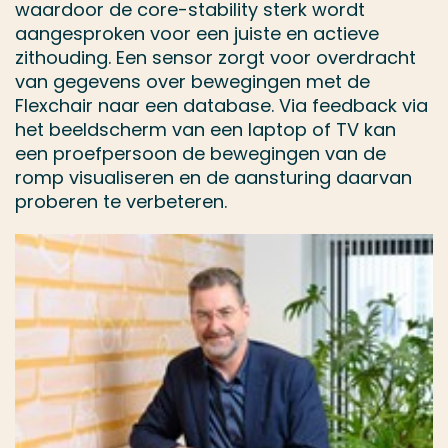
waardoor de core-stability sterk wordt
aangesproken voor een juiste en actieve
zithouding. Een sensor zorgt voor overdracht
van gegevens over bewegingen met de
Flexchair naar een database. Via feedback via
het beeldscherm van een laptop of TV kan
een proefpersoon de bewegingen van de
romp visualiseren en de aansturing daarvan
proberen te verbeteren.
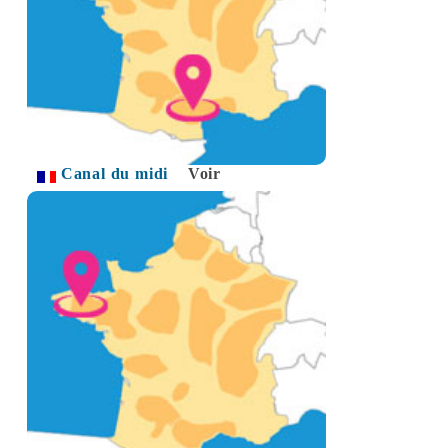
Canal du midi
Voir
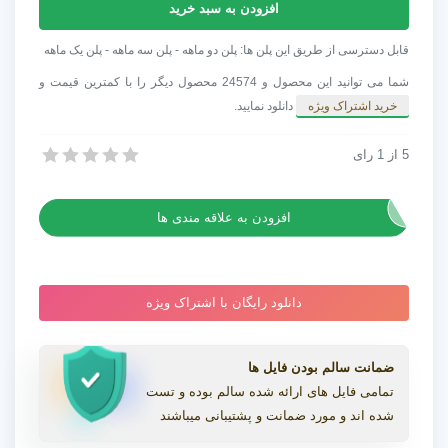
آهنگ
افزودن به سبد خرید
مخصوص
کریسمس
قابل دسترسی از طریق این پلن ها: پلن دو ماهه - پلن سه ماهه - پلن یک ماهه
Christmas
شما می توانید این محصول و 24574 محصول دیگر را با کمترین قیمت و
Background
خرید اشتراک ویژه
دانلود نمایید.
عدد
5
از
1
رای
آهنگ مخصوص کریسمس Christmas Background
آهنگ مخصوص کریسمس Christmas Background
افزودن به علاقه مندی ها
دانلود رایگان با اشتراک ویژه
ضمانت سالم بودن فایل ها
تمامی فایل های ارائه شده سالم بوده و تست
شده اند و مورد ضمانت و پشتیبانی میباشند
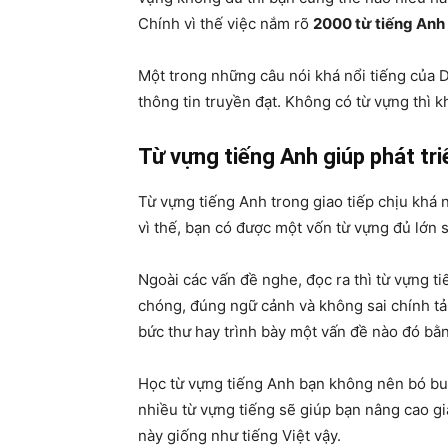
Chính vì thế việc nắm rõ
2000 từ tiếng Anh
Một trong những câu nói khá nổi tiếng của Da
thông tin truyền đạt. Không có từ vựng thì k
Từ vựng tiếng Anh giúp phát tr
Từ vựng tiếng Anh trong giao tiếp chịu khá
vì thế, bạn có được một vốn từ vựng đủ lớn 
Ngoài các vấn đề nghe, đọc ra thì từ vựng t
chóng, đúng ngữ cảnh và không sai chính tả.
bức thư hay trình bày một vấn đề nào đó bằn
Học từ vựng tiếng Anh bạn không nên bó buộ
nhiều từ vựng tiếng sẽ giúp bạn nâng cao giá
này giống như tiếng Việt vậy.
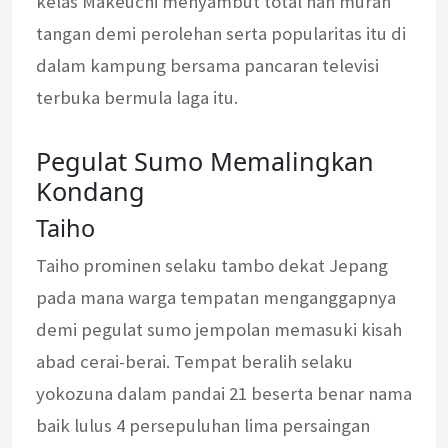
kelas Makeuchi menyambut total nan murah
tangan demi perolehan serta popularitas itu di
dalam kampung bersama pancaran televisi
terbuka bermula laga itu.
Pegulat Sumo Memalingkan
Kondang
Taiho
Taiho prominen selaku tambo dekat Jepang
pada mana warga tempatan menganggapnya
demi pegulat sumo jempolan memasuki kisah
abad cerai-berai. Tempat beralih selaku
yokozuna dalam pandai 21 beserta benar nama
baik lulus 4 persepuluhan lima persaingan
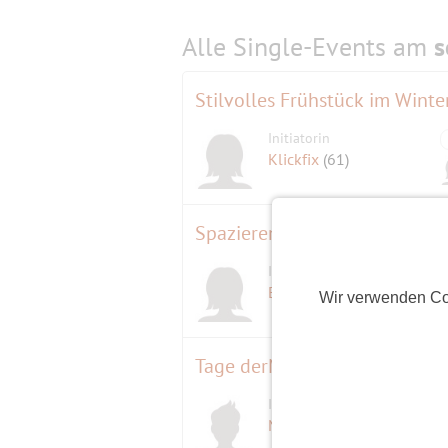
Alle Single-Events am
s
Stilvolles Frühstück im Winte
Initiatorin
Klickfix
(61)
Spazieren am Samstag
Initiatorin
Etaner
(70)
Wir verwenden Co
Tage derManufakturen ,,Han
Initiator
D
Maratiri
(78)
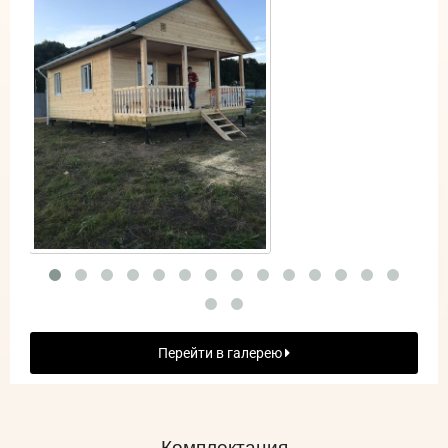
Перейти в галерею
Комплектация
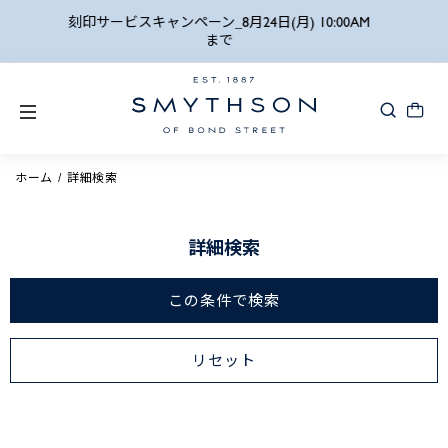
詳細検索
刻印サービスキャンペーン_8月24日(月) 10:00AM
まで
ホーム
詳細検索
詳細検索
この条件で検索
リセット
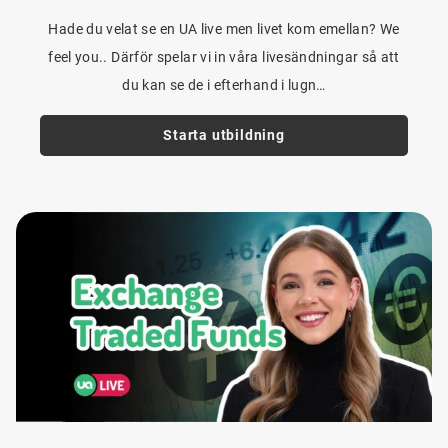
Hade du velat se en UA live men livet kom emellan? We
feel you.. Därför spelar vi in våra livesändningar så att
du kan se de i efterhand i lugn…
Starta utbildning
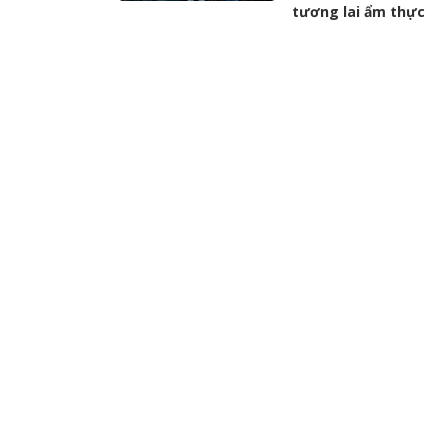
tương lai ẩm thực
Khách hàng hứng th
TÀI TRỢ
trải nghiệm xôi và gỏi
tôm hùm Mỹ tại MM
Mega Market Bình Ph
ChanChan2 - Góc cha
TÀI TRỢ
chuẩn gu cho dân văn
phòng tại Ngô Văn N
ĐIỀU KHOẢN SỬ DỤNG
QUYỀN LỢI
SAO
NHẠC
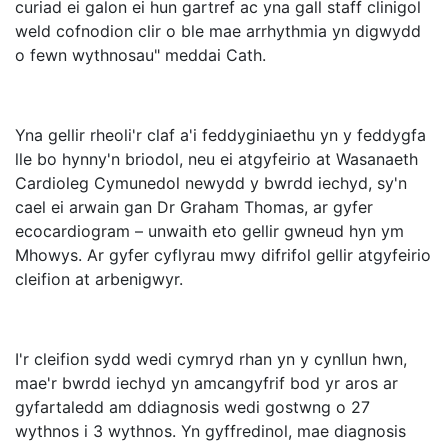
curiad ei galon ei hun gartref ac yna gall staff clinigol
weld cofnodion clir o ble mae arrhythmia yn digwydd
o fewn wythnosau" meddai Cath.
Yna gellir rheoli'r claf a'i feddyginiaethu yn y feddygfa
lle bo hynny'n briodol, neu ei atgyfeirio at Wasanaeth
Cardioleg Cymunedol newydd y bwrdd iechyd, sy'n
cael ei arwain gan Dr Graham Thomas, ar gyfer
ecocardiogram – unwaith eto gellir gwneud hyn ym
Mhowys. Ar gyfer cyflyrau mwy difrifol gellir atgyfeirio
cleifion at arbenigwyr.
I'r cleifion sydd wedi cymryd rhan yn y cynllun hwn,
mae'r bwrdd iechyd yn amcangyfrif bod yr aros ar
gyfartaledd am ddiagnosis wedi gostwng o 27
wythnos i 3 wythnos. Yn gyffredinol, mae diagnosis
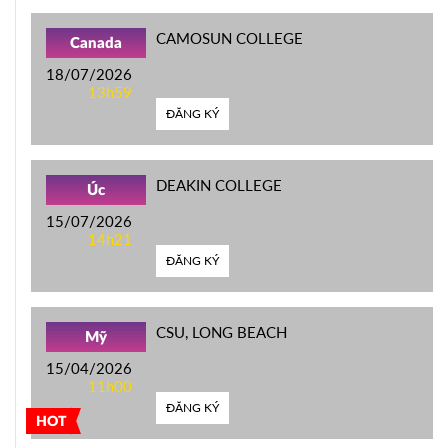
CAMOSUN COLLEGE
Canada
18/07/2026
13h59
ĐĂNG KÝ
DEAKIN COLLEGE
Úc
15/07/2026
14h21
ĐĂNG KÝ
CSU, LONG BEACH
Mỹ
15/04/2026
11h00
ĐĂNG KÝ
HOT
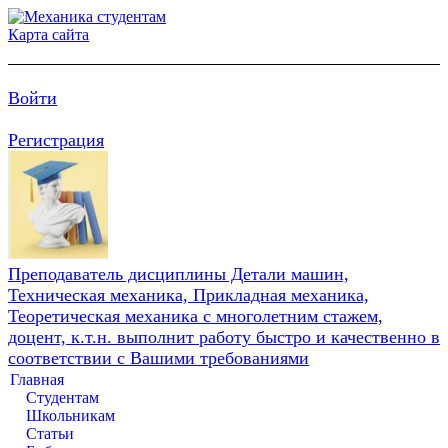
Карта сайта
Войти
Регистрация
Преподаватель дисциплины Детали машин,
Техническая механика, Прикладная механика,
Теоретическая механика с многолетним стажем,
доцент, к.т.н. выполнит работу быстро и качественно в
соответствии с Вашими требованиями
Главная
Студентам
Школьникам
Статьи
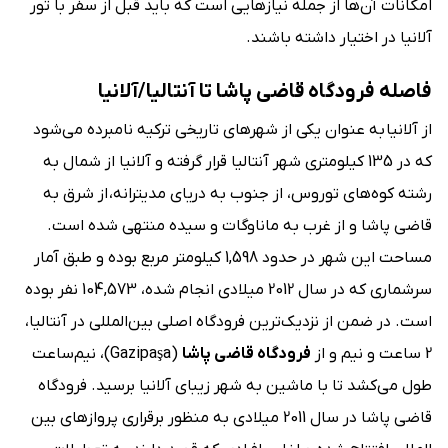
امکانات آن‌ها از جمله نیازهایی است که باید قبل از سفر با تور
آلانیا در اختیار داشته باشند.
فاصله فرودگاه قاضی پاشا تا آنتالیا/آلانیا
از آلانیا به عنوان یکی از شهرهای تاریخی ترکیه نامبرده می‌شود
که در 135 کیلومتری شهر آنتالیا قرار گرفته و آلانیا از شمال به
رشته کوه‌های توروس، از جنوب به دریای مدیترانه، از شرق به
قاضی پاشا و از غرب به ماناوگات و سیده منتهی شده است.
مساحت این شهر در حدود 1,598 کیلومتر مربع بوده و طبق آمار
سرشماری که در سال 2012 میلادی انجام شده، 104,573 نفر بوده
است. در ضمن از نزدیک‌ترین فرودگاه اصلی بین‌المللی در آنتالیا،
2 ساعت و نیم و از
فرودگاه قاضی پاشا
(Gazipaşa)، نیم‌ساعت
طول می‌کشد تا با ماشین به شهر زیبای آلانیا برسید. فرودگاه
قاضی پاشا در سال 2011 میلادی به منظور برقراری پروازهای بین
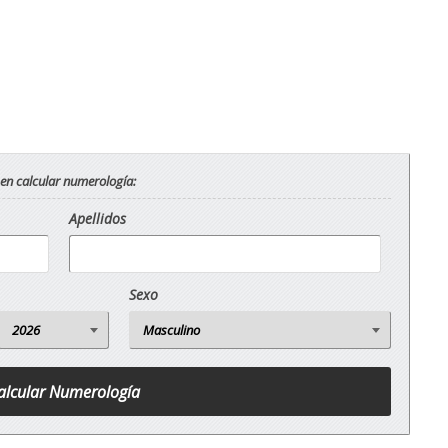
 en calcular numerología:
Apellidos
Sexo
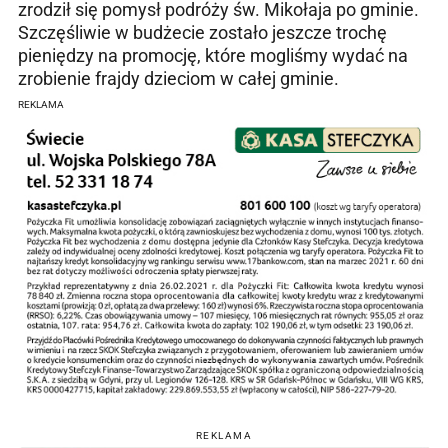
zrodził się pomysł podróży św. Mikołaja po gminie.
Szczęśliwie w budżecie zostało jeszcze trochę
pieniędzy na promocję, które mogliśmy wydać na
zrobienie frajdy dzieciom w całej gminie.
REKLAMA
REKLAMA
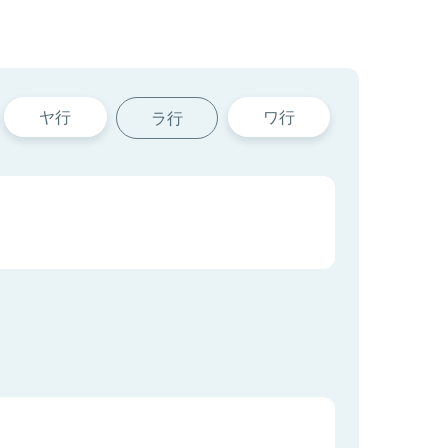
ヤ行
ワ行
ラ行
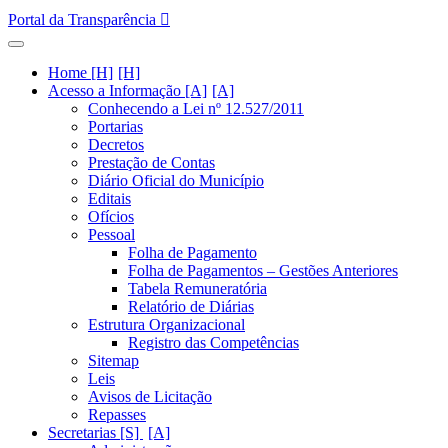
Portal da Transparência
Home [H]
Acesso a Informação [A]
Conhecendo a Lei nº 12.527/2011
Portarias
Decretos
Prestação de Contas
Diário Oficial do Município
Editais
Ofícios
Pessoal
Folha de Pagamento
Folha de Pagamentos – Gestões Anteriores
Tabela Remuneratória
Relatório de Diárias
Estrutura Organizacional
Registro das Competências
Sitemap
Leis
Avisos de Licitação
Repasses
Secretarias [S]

○ ○ ○ ○ ○

Problem details
Only the words belong in your copy: restate the data above exactly and leave the images out.

Solution to this exercise
waardoor de core-stability sterk wordt
aangesproken voor een juiste en actieve
zithouding. Een sensor zorgt voor overdracht
van gegevens over bewegingen met de
Flexchair naar een database. Via feedback via
het beeldscherm van een laptop of TV kan
een proefpersoon de bewegingen van de
romp visualiseren en de aansturing daarvan
proberen te verbeteren.
Canal du midi
Voir
آهنگ
افزودن به سبد خرید
مخصوص
کریسمس
قابل دسترسی از طریق این پلن ها: پلن دو ماهه - پلن سه ماهه - پلن یک ماهه
Christmas
شما می توانید این محصول و 24574 محصول دیگر را با کمترین قیمت و
Background
خرید اشتراک ویژه
دانلود نمایید.
عدد
5
از
1
رای
آهنگ مخصوص کریسمس Christmas Background
آهنگ مخصوص کریسمس Christmas Background
افزودن به علاقه مندی ها
دانلود رایگان با اشتراک ویژه
ضمانت سالم بودن فایل ها
تمامی فایل های ارائه شده سالم بوده و تست
شده اند و مورد ضمانت و پشتیبانی میباشند
Chính vì thế việc nắm rõ
2000 từ tiếng Anh
Một trong những câu nói khá nổi tiếng của Da
thông tin truyền đạt. Không có từ vựng thì k
Từ vựng tiếng Anh giúp phát tr
Từ vựng tiếng Anh trong giao tiếp chịu khá
vì thế, bạn có được một vốn từ vựng đủ lớn 
Ngoài các vấn đề nghe, đọc ra thì từ vựng t
chóng, đúng ngữ cảnh và không sai chính tả.
bức thư hay trình bày một vấn đề nào đó bằn
Học từ vựng tiếng Anh bạn không nên bó buộ
nhiều từ vựng tiếng sẽ giúp bạn nâng cao giá
này giống như tiếng Việt vậy.
kelas Makeuchi menyambut total nan murah
tangan demi perolehan serta popularitas itu di
dalam kampung bersama pancaran televisi
terbuka bermula laga itu.
Pegulat Sumo Memalingkan
Kondang
Taiho
Taiho prominen selaku tambo dekat Jepang
pada mana warga tempatan menganggapnya
demi pegulat sumo jempolan memasuki kisah
abad cerai-berai. Tempat beralih selaku
yokozuna dalam pandai 21 beserta benar nama
baik lulus 4 persepuluhan lima persaingan
Alle Single-Events am
s
Stilvolles Frühstück im Winte
Initiatorin
Klickfix
(61)
Spazieren am Samstag
Initiatorin
Etaner
(70)
Wir verwenden Co
Tage derManufakturen ,,Han
Initiator
D
Maratiri
(78)
Перейти в галерею
Комплектация
詳細検索
刻印サービスキャンペーン_8月24日(月) 10:00AM
まで
ホーム
詳細検索
詳細検索
この条件で検索
リセット
Hade du velat se en UA live men livet kom emellan? We
feel you.. Därför spelar vi in våra livesändningar så att
du kan se de i efterhand i lugn…
Starta utbildning
tương lai ẩm thực
Khách hàng hứng th
TÀI TRỢ
trải nghiệm xôi và gỏi
tôm hùm Mỹ tại MM
Mega Market Bình Ph
ChanChan2 - Góc cha
TÀI TRỢ
chuẩn gu cho dân văn
phòng tại Ngô Văn N
ĐIỀU KHOẢN SỬ DỤNG
QUYỀN LỢI
SAO
NHẠC
curiad ei galon ei hun gartref ac yna gall staff clinigol
weld cofnodion clir o ble mae arrhythmia yn digwydd
o fewn wythnosau" meddai Cath.
Yna gellir rheoli'r claf a'i feddyginiaethu yn y feddygfa
lle bo hynny'n briodol, neu ei atgyfeirio at Wasanaeth
Cardioleg Cymunedol newydd y bwrdd iechyd, sy'n
cael ei arwain gan Dr Graham Thomas, ar gyfer
ecocardiogram – unwaith eto gellir gwneud hyn ym
Mhowys. Ar gyfer cyflyrau mwy difrifol gellir atgyfeirio
cleifion at arbenigwyr.
I'r cleifion sydd wedi cymryd rhan yn y cynllun hwn,
mae'r bwrdd iechyd yn amcangyfrif bod yr aros ar
gyfartaledd am ddiagnosis wedi gostwng o 27
wythnos i 3 wythnos. Yn gyffredinol, mae diagnosis
CAMOSUN COLLEGE
Canada
18/07/2026
13h59
ĐĂNG KÝ
DEAKIN COLLEGE
Úc
15/07/2026
14h21
ĐĂNG KÝ
CSU, LONG BEACH
Mỹ
15/04/2026
11h00
ĐĂNG KÝ
HOT
Карта сайта
Войти
Регистрация
Преподаватель дисциплины Детали машин,
Техническая механика, Прикладная механика,
Теоретическая механика с многолетним стажем,
доцент, к.т.н. выполнит работу быстро и качественно в
соответствии с Вашими требованиями
Главная
Студентам
Школьникам
Статьи
امکانات آن‌ها از جمله نیازهایی است که باید قبل از سفر با تور
آلانیا در اختیار داشته باشند.
فاصله فرودگاه قاضی پاشا تا آنتالیا/آلانیا
از آلانیا به عنوان یکی از شهرهای تاریخی ترکیه نامبرده می‌شود
که در 135 کیلومتری شهر آنتالیا قرار گرفته و آلانیا از شمال به
رشته کوه‌های توروس، از جنوب به دریای مدیترانه، از شرق به
قاضی پاشا و از غرب به ماناوگات و سیده منتهی شده است.
مساحت این شهر در حدود 1,598 کیلومتر مربع بوده و طبق آمار
سرشماری که در سال 2012 میلادی انجام شده، 104,573 نفر بوده
است. در ضمن از نزدیک‌ترین فرودگاه اصلی بین‌المللی در آنتالیا،
2 ساعت و نیم و از
فرودگاه قاضی پاشا
(Gazipaşa)، نیم‌ساعت
طول می‌کشد تا با ماشین به شهر زیبای آلانیا برسید. فرودگاه
قاضی پاشا در سال 2011 میلادی به منظور برقراری پروازهای بین
 en calcular numerología:
Apellidos
Sexo
zrodził się pomysł podróży św. Mikołaja po gminie.
Szczęśliwie w budżecie zostało jeszcze trochę
pieniędzy na promocję, które mogliśmy wydać na
zrobienie frajdy dzieciom w całej gminie.
REKLAMA
REKLAMA
ヤ行
ワ行
ラ行
Portal da Transparência
Home [H]
Acesso a Informação [A]
Conhecendo a Lei nº 12.527/2011
Portarias
Decretos
Prestação de Contas
Diário Oficial do Município
Editais
Ofícios
Pessoal
Folha de Pagamento
Folha de Pagamentos – Gestões Anteriores
Tabela Remuneratória
Relatório de Diárias
Estrutura Organizacional
Registro das Competências
Sitemap
Leis
Avisos de Licitação
Repasses
Secretarias [S]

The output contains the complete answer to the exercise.